▶ _JOB_
Can you reproduce, word for word, the part of the entry on The Slippery Slope below, starting with "2003 children's novel" and going on through "several different languages."?

▶ _QUOTED PASSAGE_
The Slippery Slope
- Author: Lemony Snicket (pen name of Daniel Handler)
- Illustrator: Brett Helquist
- Cover artist: Brett Helquist
- Language: English
- Series: A Series of Unfortunate Events
- Genre: Gothic fiction Absurdist fiction Mystery
- Publisher: HarperCollins
- Publication date: September 23, 2003
- Publication place: United States
- Media type: Print (hardback & paperback)
- Pages: 337
- ISBN: 0-06-441013-7
- OCLC: 52602720
- Dewey Decimal: Fic 22
- LC Class: PZ7.S6795 Sl 2003
- Preceded by: The Carnivorous Carnival
- Followed by: The Grim Grotto

= The Slippery Slope =

2003 children's novel

Book the Tenth: The Slippery Slope is the tenth novel in the children's novel series A Series of Unfortunate Events by Lemony Snicket. It was illustrated by Brett Helquist and published on September 23, 2003. In the novel, Violet and Klaus Baudelaire make their way up the Mortmain Mountains to rescue their sister Sunny from Count Olaf and his troupe. They meet Quigley Quagmire, a character who they thought to be dead, and visit the headquarters of a mysterious organization called "V.F.D." They are reunited with Sunny and manage to escape from Olaf. The book has received positive reviews and been translated into several different languages.

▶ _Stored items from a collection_
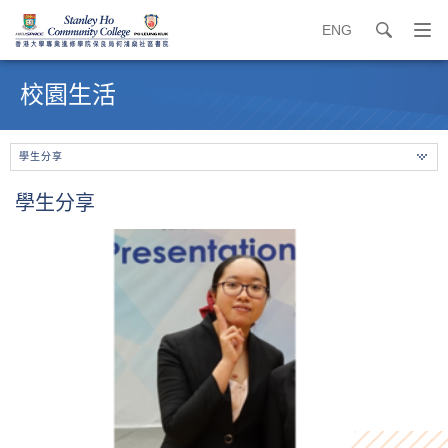
ENG
search
打
開
內
導
容
校園生活
覽
開
選
始
單
學生分享
學生分享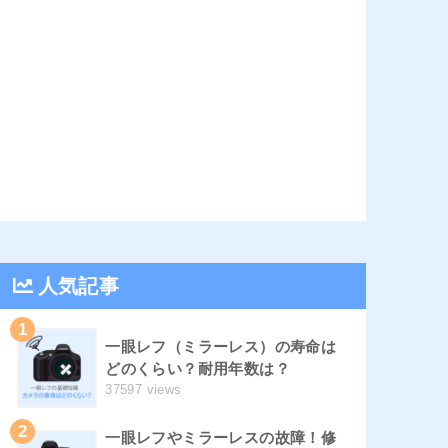
人気記事
1
一眼レフ（ミラーレス）の寿命は
どのくらい？耐用年数は？
37597 views
2
一眼レフやミラーレスの故障！修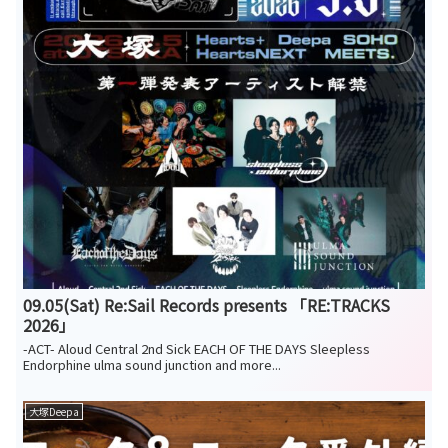
09.05(Sat) Re:Sail Records presents 「RE:TRACKS
2026」
-ACT- Aloud Central 2nd Sick EACH OF THE DAYS Sleepless
Endorphine ulma sound junction and more...
大塚Deepa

▶ _ANSWER SPACE_
2003 children's novel

Book the Tenth: The Slippery Slope is the tenth novel in the children's novel series A Series of Unfortunate Events by Lemony Snicket. It was illustrated by Brett Helquist and published on September 23, 2003. In the novel, Violet and Klaus Baudelaire make their way up the Mortmain Mountains to rescue their sister Sunny from Count Olaf and his troupe. They meet Quigley Quagmire, a character who they thought to be dead, and visit the headquarters of a mysterious organization called "V.F.D." They are reunited with Sunny and manage to escape from Olaf. The book has received positive reviews and been translated into several different languages.